London collaborates extensively with the Atherosclerosis Risk in Communities Study. Through this collaboration, she established the Pulmonary Working Group within the CHARGE Consortium to study pulmonary function and related phenotypes in adults using GWAS meta-analysis. This work has led to the discovery of numerous novel loci related to pulmonary function and COPD. Under London's direction, the CHARGE Pulmonary Group recently identified over 50 new lung function loci in a large multi-ethnic meta-analysis. London led the first study of any pulmonary phenotype to include interaction with an environmental factor (smoking) using genome-wide data. London has explored other omic platforms in relation to this phenotype. She led the first meta-analysis of multi-ethnic population based studies examining metabolomics in relation to pulmonary function. Her group is leading a meta-analysis of Epigenome Wide Association Studies of pulmonary function within the CHARGE consortium.

London collaborates with Norwegian investigators to study early life factors in relation to asthma and allergies within the Norwegian Mother and Child (MoBa) pregnancy cohort. London received funding for a seven-year questionnaire in MoBa to identify asthma and allergies at this age when are more reliably ascertained. To extend her asthma findings in MoBa London developed a sub-study of genome wide methylation in newborns using the Illumina 450K platform. Her group published the first study of the effects of any in utero exposure using this platform. This study, now widely replicated, identified numerous novel loci differentially methylated in response to maternal smoking in pregnancy. Motivated by this finding, and as proof of principle for the use of methylation signatures in newborns to identify effects of other in utero exposures and to study potential epigenetic underpinnings of childhood health and disease, London formed an international consortium of birth and childhood cohorts, the Pregnancy and Childhood Epigenetics Consortium (PACE). The first PACE publication combined data on maternal smoking and DNA methylation in offspring from 16 cohorts identifying 6,000 differentially methylated CpGs in newborns, half of them novel and many persisting into childhood.

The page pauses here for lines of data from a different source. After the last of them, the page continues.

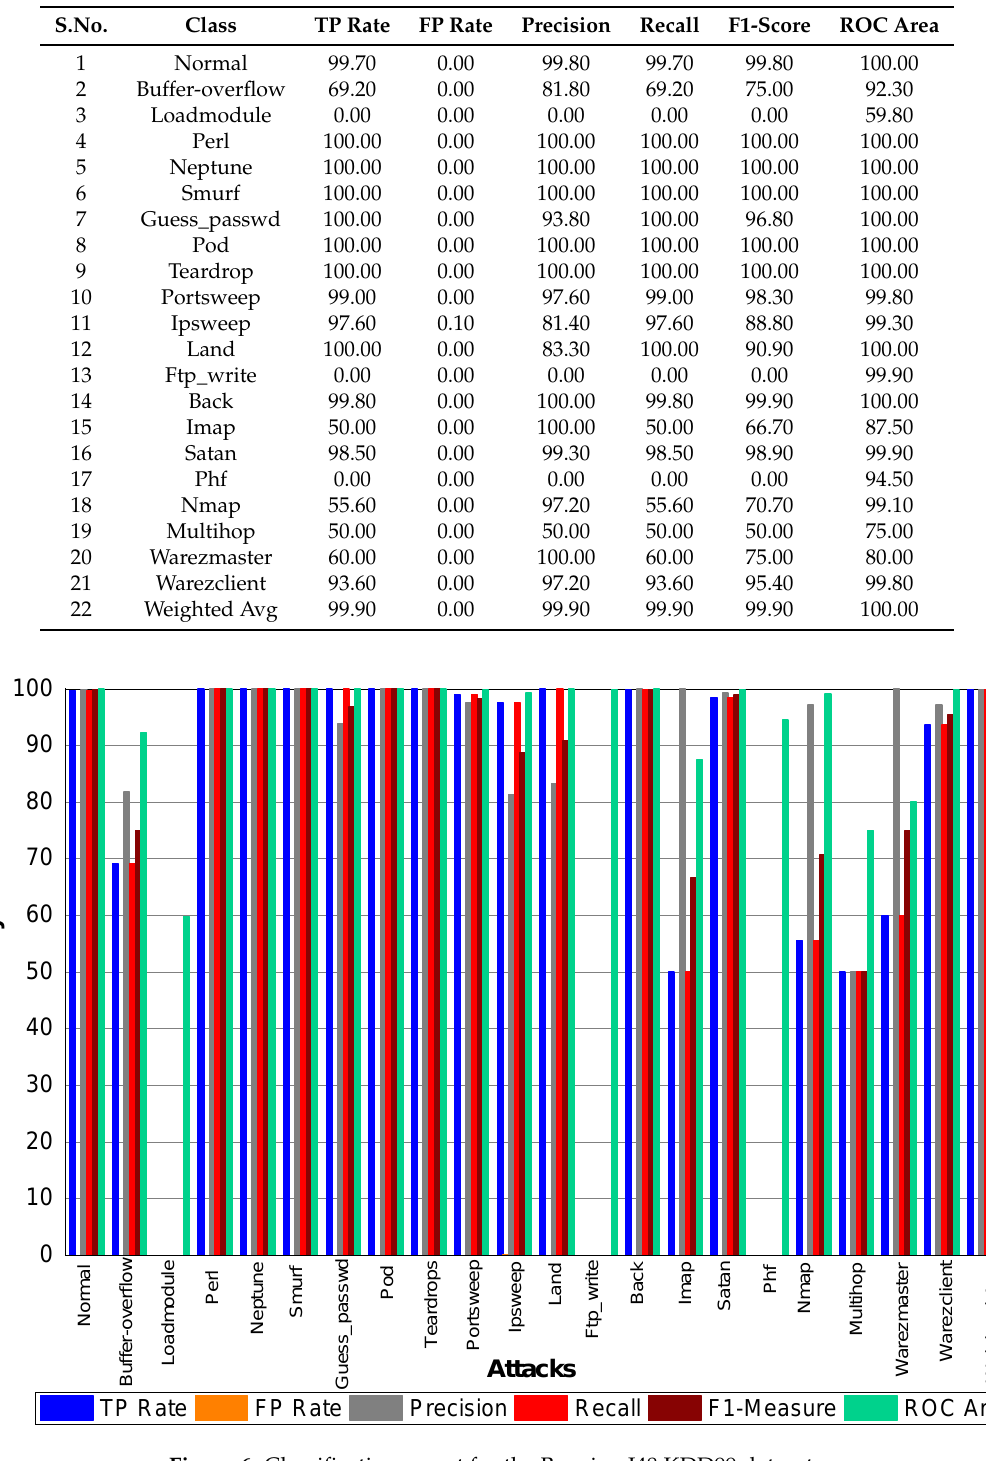
Figure 6. Classification report for the Bagging J48 KDD99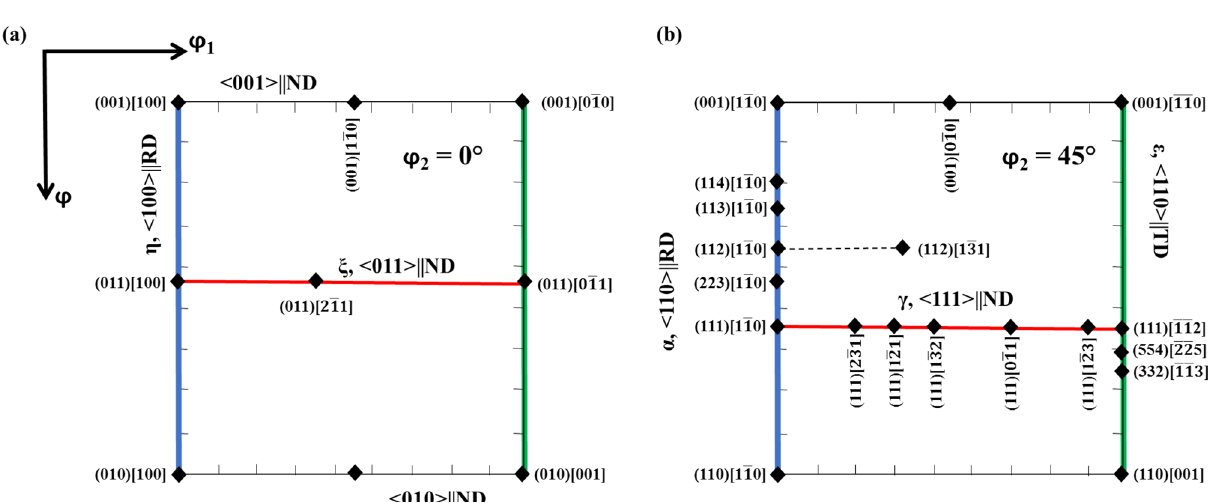
Figure 4. ( a ) φ 2 = 0° section and ( b ) φ 2 = 45° section of the Euler space along with some common orientations and fibers that occur in BCC metals and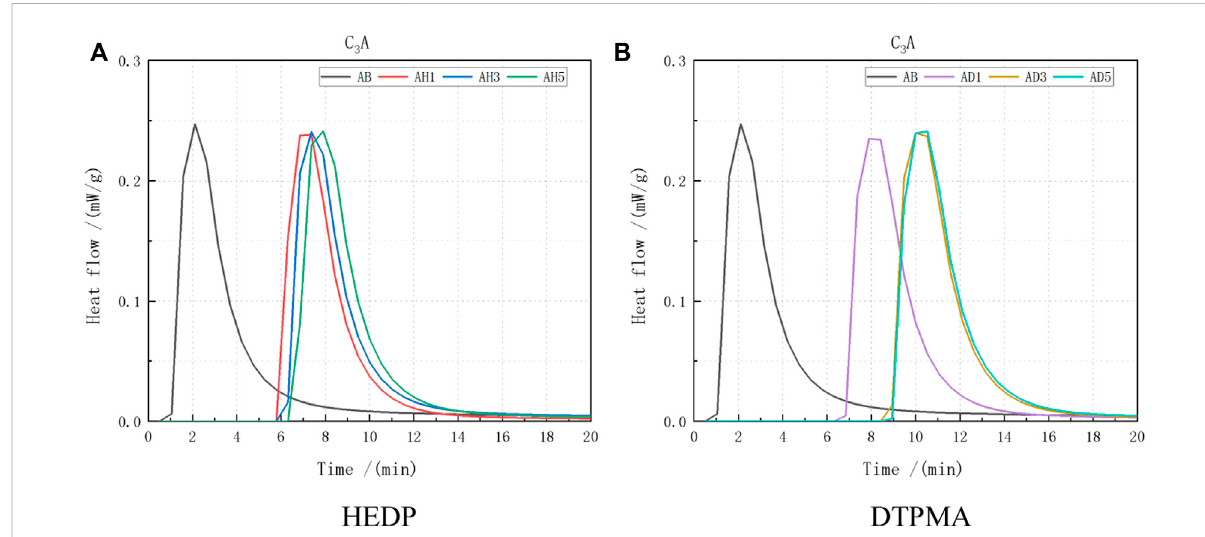
FIGURE 5 Heat fl ow data obtained from C 3 A combined with the following: (A) HEDP and (B) DTPMA.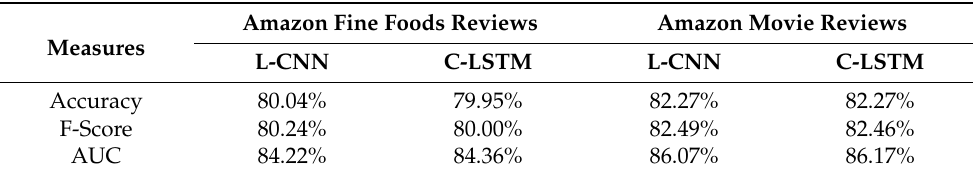
Table 2. Sentiment performance of hybrid deep-learning models.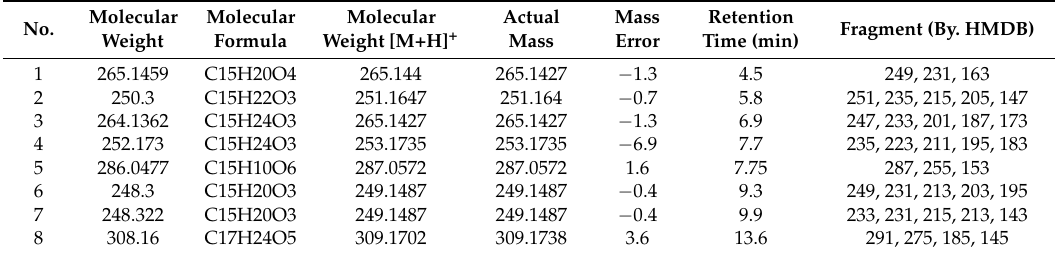
Figure 5. Liquid chromatography–mass spectrometry (LC–MS/MS) analysis of IJE ( A ) chromatogram of IJE, (1) Heliespirone A, (2) 3-Ketoapotrichothecene, (3) O-Formyloreadone, (4) 1-Hydroxyepiacorone, (5) Luteolin, (6) 1 β -Hydroxyalantolactone, (7) Heliannuol B, (8) Dihydrocumambrin. ( B ) LC–MS/MS analysis of luteolin and 1 β -hydroxyalantolactone (1 β -HA) within IJE. Fragmentation pattern spectrum of 1 β -HA and luteolin. Table 3. Identification of chemical ingredients of IJE using LC–MS/MS.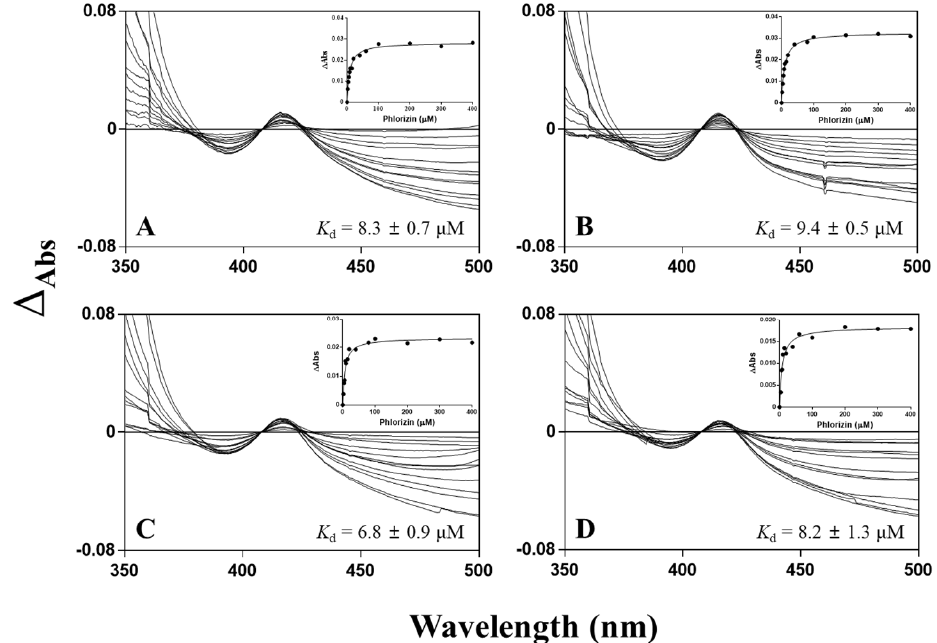
Figure 8. Spectral binding titration of CYP102A1 with phlorizin. The reactions contained 0–400 µ M of phlorizin in potassium phosphate (100 mM, pH 7.4) and 2 µ M P450 of M221 ( A ), M371 ( B ), M620 ( C ), and M850 ( D ). Insets show the plots of phlorizin absorption change calculation from different spectra obtained by subtraction of the staring spectrum from subsequently measured spectra collected at each phlorizin concentration in the titration.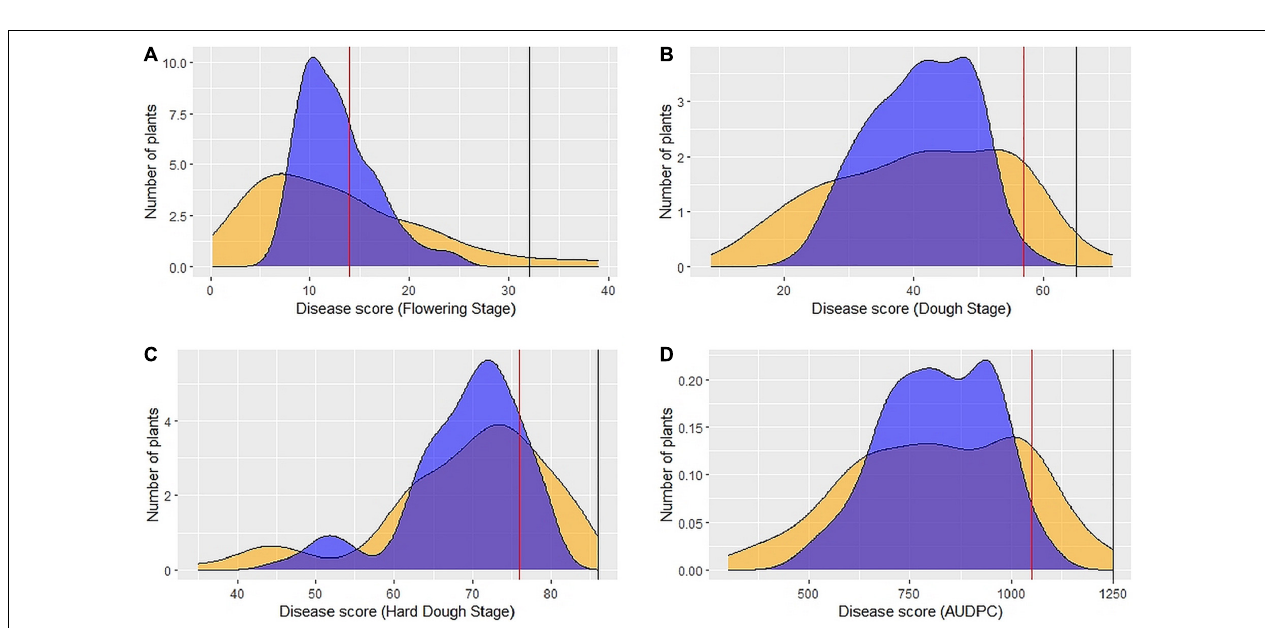
FIGURE 1 | Principal component analysis (PCA) biplot of disease severity of spot blotch across four individual environments E1, E2, E3, and E4 (turquoise color), across environment BLUEs (blue color), and across environment BLUPs (red color) for disease severity at flowering stage (FS), dough stage (DS), hard dough stage (HDS), and AUDPCs.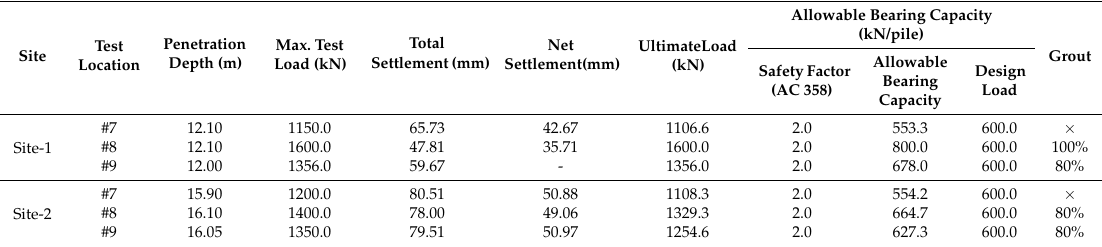
Table 2. Results of the static load test for each site.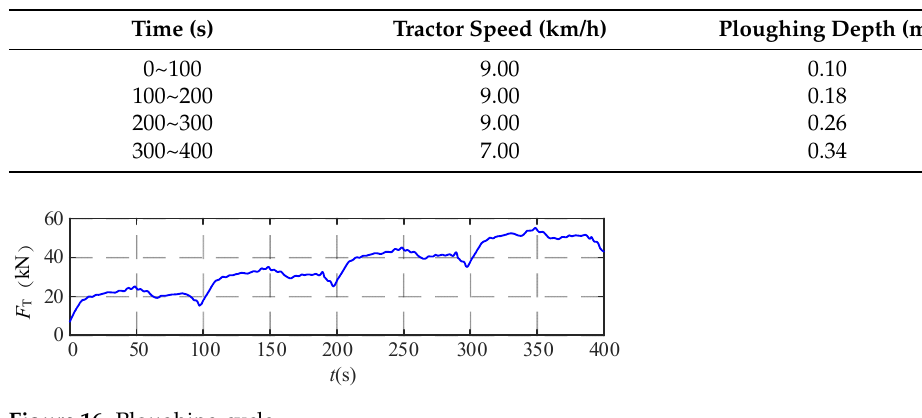
Table 4. Measurement conditions of ploughing resistance.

London also led a larger meta-analysis of personal smoking in adults and methylation in the CHARGE consortium. In a recent publication her group compared methylation signatures from these two meta-analyses and identified genes uniquely differentially methylated in relation to the newborn exposure. Subsequent PACE publications have examined newborn methylation in relation to maternal body mass index during pregnancy, maternal alcohol intake, birthweight, and prenatal air pollution (NO_{2} and particulate matter). A recent PACE publication led by London's group identified numerous loci differentially methylated at birth and childhood in relation to childhood asthma. London co-led a large meta-analysis identifying the extensive newborn methylation signature of gestational age at birth. There are numerous PACE projects underway and the consortium continues to grow.